Simon Harris, who ran an educational charity in the east African country, would pick up boys in his Land Rover and take them back to his home, known as the Green House, where he subjected them to terrifying and humiliating sexual abuse.
One of the victims who made a complaint against Harris, 55, is believed to have killed themselves before the jury at Birmingham crown court reached its verdicts.
Police described Harris as a calculating and prolific offender, who for more than a decade targeted some of the most vulnerable children in Kenya. They said there could be many more victims there.
Harris was exposed in a Channel 4 Unreported World documentary, which led to a British police investigation. But Channel 4 has now been referred to the attorney general, Jeremy Wright QC, after it accidentally published an online page wrongly reporting that Harris had been convicted, before the jury had reached its verdict.
Harris, from the village of Pudleston in Herefordshire, became familiar with Kenya in the 1980s after taking British children there on trekking expeditions. He came up with the idea of running a charity in Kenya – called VAE – giving young British people the chance to teach local children during gap years.
In the witness box, Harris claimed he lived for education. “It’s fundamental,” he said. “Education is the most important thing for development in the third world.” But the prosecution said he would drive into the town of Gilgil and entice boys living rough or in very poor conditions into his white Land Rover.
Back at the Green House he would sexually abuse the boys and threaten them with death if they told anyone what he had done to them. The court heard he would beat some with sticks, ply them with alcohol and drugs and even urinate in their mouths.
Among the complainants was Michael Kamondia, who told police he had been raped by Harris when he was 15. He died earlier this month after giving evidence.
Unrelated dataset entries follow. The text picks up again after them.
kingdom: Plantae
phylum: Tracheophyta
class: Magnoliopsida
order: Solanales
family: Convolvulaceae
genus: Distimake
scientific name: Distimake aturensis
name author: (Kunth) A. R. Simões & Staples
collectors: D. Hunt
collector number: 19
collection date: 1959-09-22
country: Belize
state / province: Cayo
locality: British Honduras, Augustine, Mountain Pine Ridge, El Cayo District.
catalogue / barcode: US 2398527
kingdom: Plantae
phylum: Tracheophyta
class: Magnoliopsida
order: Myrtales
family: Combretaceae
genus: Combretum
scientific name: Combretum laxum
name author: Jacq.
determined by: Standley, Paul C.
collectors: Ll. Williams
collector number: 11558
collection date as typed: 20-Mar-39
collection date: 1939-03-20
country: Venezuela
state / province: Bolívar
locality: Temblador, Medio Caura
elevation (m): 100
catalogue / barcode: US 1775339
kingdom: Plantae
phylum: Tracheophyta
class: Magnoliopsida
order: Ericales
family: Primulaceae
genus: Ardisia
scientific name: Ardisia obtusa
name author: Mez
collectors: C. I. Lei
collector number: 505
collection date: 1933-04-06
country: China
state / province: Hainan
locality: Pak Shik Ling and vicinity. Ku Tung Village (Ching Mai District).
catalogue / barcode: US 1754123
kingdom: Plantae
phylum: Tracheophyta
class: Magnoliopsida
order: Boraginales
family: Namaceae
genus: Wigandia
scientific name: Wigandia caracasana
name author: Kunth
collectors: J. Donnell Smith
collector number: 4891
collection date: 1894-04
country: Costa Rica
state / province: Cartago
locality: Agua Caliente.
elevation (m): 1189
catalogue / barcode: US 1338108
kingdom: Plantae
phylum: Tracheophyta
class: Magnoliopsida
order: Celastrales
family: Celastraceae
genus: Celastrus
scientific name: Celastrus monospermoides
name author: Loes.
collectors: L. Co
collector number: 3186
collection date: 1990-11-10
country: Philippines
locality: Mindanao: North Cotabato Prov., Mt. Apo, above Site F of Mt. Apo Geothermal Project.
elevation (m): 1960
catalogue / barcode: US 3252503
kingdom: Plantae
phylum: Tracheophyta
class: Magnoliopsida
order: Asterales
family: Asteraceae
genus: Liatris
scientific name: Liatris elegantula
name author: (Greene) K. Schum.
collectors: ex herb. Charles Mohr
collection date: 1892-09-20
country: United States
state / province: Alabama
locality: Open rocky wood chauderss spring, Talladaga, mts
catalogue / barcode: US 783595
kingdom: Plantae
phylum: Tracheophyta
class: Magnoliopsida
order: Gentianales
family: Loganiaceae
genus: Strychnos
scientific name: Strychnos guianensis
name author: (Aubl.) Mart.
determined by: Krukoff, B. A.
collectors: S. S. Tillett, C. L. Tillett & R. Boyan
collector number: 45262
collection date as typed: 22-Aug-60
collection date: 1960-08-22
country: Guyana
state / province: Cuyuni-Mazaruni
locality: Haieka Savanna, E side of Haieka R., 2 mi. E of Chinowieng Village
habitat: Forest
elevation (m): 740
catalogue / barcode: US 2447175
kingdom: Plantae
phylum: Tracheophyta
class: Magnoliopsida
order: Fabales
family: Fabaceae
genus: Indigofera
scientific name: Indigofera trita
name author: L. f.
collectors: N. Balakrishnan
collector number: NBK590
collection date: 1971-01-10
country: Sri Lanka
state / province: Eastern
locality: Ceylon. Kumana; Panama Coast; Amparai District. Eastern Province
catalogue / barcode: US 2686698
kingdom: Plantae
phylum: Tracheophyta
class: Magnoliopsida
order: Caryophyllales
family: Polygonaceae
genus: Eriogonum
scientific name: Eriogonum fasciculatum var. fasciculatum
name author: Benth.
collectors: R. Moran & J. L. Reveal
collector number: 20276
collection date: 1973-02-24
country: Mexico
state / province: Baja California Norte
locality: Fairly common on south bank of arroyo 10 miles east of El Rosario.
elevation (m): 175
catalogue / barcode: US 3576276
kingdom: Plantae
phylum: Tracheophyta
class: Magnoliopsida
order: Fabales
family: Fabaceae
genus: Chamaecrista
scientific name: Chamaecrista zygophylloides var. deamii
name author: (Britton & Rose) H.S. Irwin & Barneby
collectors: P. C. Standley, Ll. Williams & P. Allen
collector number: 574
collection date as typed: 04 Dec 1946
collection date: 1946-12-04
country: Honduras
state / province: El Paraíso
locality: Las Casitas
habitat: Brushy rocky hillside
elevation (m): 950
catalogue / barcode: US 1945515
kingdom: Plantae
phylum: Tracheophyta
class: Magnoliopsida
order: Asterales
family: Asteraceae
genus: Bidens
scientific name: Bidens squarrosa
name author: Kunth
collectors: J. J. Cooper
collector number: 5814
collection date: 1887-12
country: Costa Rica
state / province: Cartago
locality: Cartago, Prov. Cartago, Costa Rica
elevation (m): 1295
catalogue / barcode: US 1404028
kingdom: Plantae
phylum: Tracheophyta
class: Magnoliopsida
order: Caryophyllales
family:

The judge said his death was very sad.
Before the trial, Harris admitted indecently assaulting three teenage pupils in the 1980s at a private school, Shebbear College in Devon, where he taught Latin. He had also served a 15-month jail term after being convicted in 2009 of possessing indecent images of children.
Channel 4’s investigation led to the prosecution in a British court. In some circumstances British citizens can be tried in the UK for serious offences committed abroad. But the trial was put in jeopardy when Channel 4 published the item incorrectly claiming he had been convicted on its website. The judge said he regarded the broadcaster’s mistake as “beyond unfortunate” and has referred the matter to the attorney general to consider possible action for contempt of court.
The judge criticised police for giving pre-recorded interviews to the media, in which officers anticipated guilty verdicts, saying it rode roughshod of the police’s independence. “If it reveals there is a practice of pre-recording triumphalist police interviews boasting about success before a verdict; it is a practice that to my mind should stop,” he said. “Am I to publish my sentencing remarks to the media before verdicts on the off-chance the defendant is convicted? This is a repugnant practice.”
The trial was allowed to carry on after jurors said they had not seen the page, which included video and text. Channel 4 lawyers told the court it had only been accessed by 68 computer IP addresses, although exactly how many members of the public saw it is unclear. In a statement the broadcaster said: “Channel 4 News apologises unreservedly for publishing a draft article in error within its website. As soon as we were made aware of the error, we removed the piece.”
Police described Harris as a very dangerous sex offender and said it was possible there could be many more victims.
Det Ch Insp Damian Barrett, of West Mercia police, said: “He targeted young boys who were living on the streets in Kenya. They had a very poverty-stricken life and he’s exploited that vulnerability.” Det Insp Jon Roberts, who travelled to Kenya to interview some of the victims, said: “These aren’t just the most vulnerable children in Africa, they are some of the most vulnerable children in the world.”
Harris was convicted of three indecent assaults and five sexual assaults, with one of his five victims as young as nine. He was also found guilty of four charges of possessing indecent images of children. He was acquitted of 10 other sex offences and another charge of possessing an indecent image.
Harris will be sentenced in the new year.